本記事では、住宅購入者・土地購入者向けに、境界確定の意味や必要性、確認しないことで起こり得るトラブル、購入前に気を付けるポイントまでをご紹介いたします。
境界確定とは?一言でいうと「土地の正式なライン決め」

境界とは何か?
境界とは、簡単に言うと「この土地はここからここまでが自分のものですよ」という土地と土地の境目の線のことです。
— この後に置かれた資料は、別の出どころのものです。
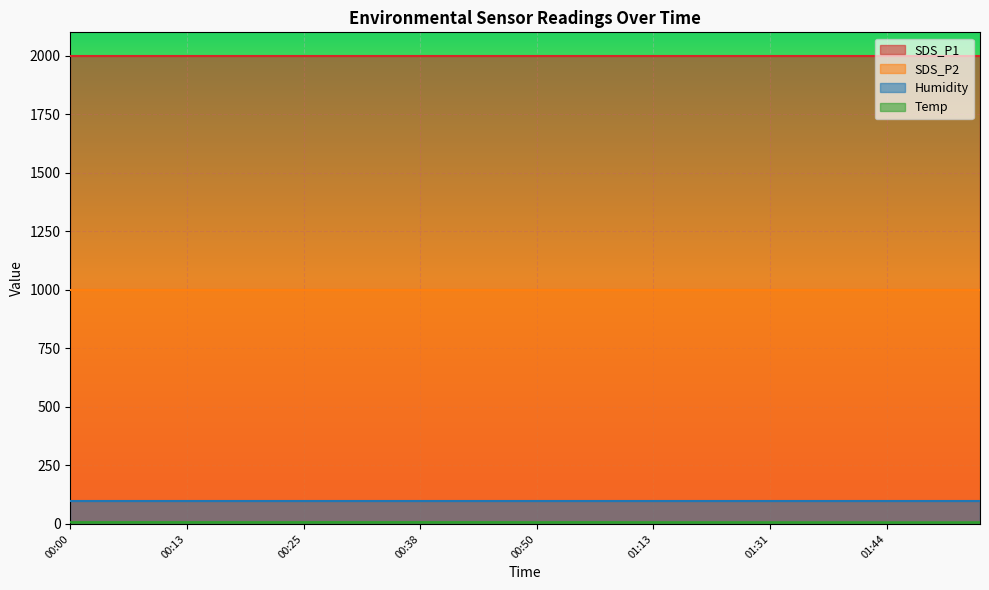

At how many categories does at least one series exceed 1596?

40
フェンスやブロック塀、杭(くい)が立っていることもありますが、実はそれが必ずしも正式な境界とは限りません。
境界確定の意味
境界確定とは、測量士が正確に土地を測量し、隣地所有者と立ち会いのもと「このラインで間違いありません」と合意することを指します。
法的にもトラブルが起きにくい、はっきりした土地の範囲を確定させる作業とイメージしてください。
なぜ境界確定が重要なのか?購入前に確認すべき3つの理由

① 隣地トラブルを防ぐため
境界が曖昧なままだと、将来こんなトラブルが起こりがちです。
- 「その塀、うちの土地に越境していませんか?」
- 「駐車場がはみ出している気がする」
- 「建て替えの時に境界でもめた」
特に、購入時は問題なくても代替わりや建て替えのタイミングで突然問題になるケースは少なくありません。購入後、数年経ってから問題が発覚すると、精神的にも金銭的にも大きな負担になります。
② 建物が思った位置に建てられない可能性
境界が確定していない土地では、以下のようなトラブルが発生する可能性がございます。
- 建築確認がスムーズに進まない
- 建てたい家の大きさが入らない
- セットバック(道路後退)が必要になる
「この土地なら理想の家が建つと思っていたのに…」という事態を避けるためにも、境界の確認は必須です。
③ 将来売却するときに不利になる
将来、土地や住宅を売却する際も境界確定は重要です。
- 境界未確定 → 買主が不安を感じる
- 測量費用を売主が負担することになる
- 売却までに時間がかかる
「境界確定済み」 というだけで、土地の信頼性は大きく変わります。安心材料のひとつとなり、売却時にもスムーズに話が進みやすいというメリットがあります。
境界確定していない土地は買ってはいけない?

結論から言うと、「必ずしも買えないわけではないが、慎重な判断が必要」 です。
よくあるケースとしては、以下のようなケースがあります。
- 古い住宅地で昔から境界が曖昧
- 相続したまま測量されていない土地
- 売主が境界確定をしていない
この場合、
✔ 売主負担で境界確定を実施してもらう
✔ 引き渡しまでに確定する条件を付ける
など、契約内容をしっかり確認・調整することが重要です。
境界確定の方法と流れを簡単に解説

初めての方にもイメージしてもらいやすいように、簡単に流れをご説明いたします。
- 土地家屋調査士に依頼
- 現地測量
- 隣地所有者との立ち会い
- 境界標(杭・プレートなど)を設置
- 境界確認書の作成
費用は土地の形状や隣地数にもよって異なりますが、数十万円程度かかることが一般的です。
購入前に必ずチェックしたいポイント

✅ 境界確定済みかどうか
- 「境界確定済み」「確定測量図あり」と記載があるか
- 古い測量図ではないか
✅ 境界標は現地にあるか
- 杭がなくなっていないか
- 仮設の目印ではないか
✅ 誰が費用を負担するのか
- 売主負担か買主負担か
- 契約書に明記されているか
まとめ
境界確定は、土地を見ただけでは分かりにくいものです。そのため、購入後にトラブルになるケースは少なくありません。せっかく新居を構えたのに、近隣とのトラブルや建築前のトラブル、将来の売却時のリスク等を背負わないためにも、住宅購入・土地購入において非常に重要な要素です。
「よく分からないから不動産会社に任せる」ではなく、ぜひ今回の記事を参考に、確認する視点を持ってみてください。